##### MATERIAL FOR THIS TASK #####
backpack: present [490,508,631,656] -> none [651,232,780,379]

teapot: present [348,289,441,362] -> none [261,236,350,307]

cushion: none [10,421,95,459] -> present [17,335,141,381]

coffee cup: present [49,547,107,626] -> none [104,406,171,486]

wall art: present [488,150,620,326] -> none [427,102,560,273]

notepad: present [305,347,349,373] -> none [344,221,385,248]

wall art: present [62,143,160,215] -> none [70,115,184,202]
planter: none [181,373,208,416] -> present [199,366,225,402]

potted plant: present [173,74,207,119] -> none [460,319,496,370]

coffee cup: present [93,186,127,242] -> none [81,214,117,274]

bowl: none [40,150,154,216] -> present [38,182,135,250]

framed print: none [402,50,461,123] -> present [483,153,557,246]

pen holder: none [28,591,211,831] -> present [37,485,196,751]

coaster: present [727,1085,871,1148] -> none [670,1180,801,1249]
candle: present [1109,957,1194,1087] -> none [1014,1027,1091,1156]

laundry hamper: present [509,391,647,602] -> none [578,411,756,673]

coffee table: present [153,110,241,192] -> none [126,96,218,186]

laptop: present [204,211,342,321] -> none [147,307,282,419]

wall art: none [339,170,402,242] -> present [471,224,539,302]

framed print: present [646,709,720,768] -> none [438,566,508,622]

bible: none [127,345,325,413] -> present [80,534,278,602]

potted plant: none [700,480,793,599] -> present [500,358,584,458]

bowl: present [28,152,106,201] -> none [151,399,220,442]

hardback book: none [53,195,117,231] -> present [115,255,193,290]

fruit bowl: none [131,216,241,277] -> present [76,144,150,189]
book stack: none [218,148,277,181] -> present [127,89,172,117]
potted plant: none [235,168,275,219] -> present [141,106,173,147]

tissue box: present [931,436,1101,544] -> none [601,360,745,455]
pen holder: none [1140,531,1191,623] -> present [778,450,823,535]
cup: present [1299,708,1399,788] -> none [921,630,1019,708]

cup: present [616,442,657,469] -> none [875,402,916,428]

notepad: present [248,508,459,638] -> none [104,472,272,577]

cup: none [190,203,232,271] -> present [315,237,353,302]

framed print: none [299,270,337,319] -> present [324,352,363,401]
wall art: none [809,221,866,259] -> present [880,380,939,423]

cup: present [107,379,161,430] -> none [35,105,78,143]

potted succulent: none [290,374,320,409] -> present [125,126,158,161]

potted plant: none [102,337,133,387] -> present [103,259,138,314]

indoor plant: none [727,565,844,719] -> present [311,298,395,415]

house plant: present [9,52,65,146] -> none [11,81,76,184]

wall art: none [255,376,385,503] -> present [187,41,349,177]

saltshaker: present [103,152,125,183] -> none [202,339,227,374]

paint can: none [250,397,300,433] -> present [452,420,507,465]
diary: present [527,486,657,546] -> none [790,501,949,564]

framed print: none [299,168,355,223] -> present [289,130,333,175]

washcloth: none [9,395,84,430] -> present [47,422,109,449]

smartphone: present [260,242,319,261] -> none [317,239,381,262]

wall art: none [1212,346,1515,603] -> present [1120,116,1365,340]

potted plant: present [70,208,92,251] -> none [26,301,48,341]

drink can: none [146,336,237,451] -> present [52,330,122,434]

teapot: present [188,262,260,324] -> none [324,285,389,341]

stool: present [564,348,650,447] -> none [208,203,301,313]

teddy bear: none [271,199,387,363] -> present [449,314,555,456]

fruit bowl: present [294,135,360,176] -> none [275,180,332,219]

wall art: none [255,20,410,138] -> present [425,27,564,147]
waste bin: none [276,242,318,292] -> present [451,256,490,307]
#####
Every record is to be written out verbatim.

backpack: present [490,508,631,656] -> none [651,232,780,379]

teapot: present [348,289,441,362] -> none [261,236,350,307]

cushion: none [10,421,95,459] -> present [17,335,141,381]

coffee cup: present [49,547,107,626] -> none [104,406,171,486]

wall art: present [488,150,620,326] -> none [427,102,560,273]

notepad: present [305,347,349,373] -> none [344,221,385,248]

wall art: present [62,143,160,215] -> none [70,115,184,202]
planter: none [181,373,208,416] -> present [199,366,225,402]

potted plant: present [173,74,207,119] -> none [460,319,496,370]

coffee cup: present [93,186,127,242] -> none [81,214,117,274]

bowl: none [40,150,154,216] -> present [38,182,135,250]

framed print: none [402,50,461,123] -> present [483,153,557,246]

pen holder: none [28,591,211,831] -> present [37,485,196,751]

coaster: present [727,1085,871,1148] -> none [670,1180,801,1249]
candle: present [1109,957,1194,1087] -> none [1014,1027,1091,1156]

laundry hamper: present [509,391,647,602] -> none [578,411,756,673]

coffee table: present [153,110,241,192] -> none [126,96,218,186]

laptop: present [204,211,342,321] -> none [147,307,282,419]

wall art: none [339,170,402,242] -> present [471,224,539,302]

framed print: present [646,709,720,768] -> none [438,566,508,622]

bible: none [127,345,325,413] -> present [80,534,278,602]

potted plant: none [700,480,793,599] -> present [500,358,584,458]

bowl: present [28,152,106,201] -> none [151,399,220,442]

hardback book: none [53,195,117,231] -> present [115,255,193,290]

fruit bowl: none [131,216,241,277] -> present [76,144,150,189]
book stack: none [218,148,277,181] -> present [127,89,172,117]
potted plant: none [235,168,275,219] -> present [141,106,173,147]

tissue box: present [931,436,1101,544] -> none [601,360,745,455]
pen holder: none [1140,531,1191,623] -> present [778,450,823,535]
cup: present [1299,708,1399,788] -> none [921,630,1019,708]

cup: present [616,442,657,469] -> none [875,402,916,428]

notepad: present [248,508,459,638] -> none [104,472,272,577]

cup: none [190,203,232,271] -> present [315,237,353,302]

framed print: none [299,270,337,319] -> present [324,352,363,401]
wall art: none [809,221,866,259] -> present [880,380,939,423]

cup: present [107,379,161,430] -> none [35,105,78,143]

potted succulent: none [290,374,320,409] -> present [125,126,158,161]

potted plant: none [102,337,133,387] -> present [103,259,138,314]

indoor plant: none [727,565,844,719] -> present [311,298,395,415]

house plant: present [9,52,65,146] -> none [11,81,76,184]

wall art: none [255,376,385,503] -> present [187,41,349,177]

saltshaker: present [103,152,125,183] -> none [202,339,227,374]

paint can: none [250,397,300,433] -> present [452,420,507,465]
diary: present [527,486,657,546] -> none [790,501,949,564]

framed print: none [299,168,355,223] -> present [289,130,333,175]

washcloth: none [9,395,84,430] -> present [47,422,109,449]

smartphone: present [260,242,319,261] -> none [317,239,381,262]

wall art: none [1212,346,1515,603] -> present [1120,116,1365,340]

potted plant: present [70,208,92,251] -> none [26,301,48,341]

drink can: none [146,336,237,451] -> present [52,330,122,434]

teapot: present [188,262,260,324] -> none [324,285,389,341]

stool: present [564,348,650,447] -> none [208,203,301,313]

teddy bear: none [271,199,387,363] -> present [449,314,555,456]

fruit bowl: present [294,135,360,176] -> none [275,180,332,219]

wall art: none [255,20,410,138] -> present [425,27,564,147]
waste bin: none [276,242,318,292] -> present [451,256,490,307]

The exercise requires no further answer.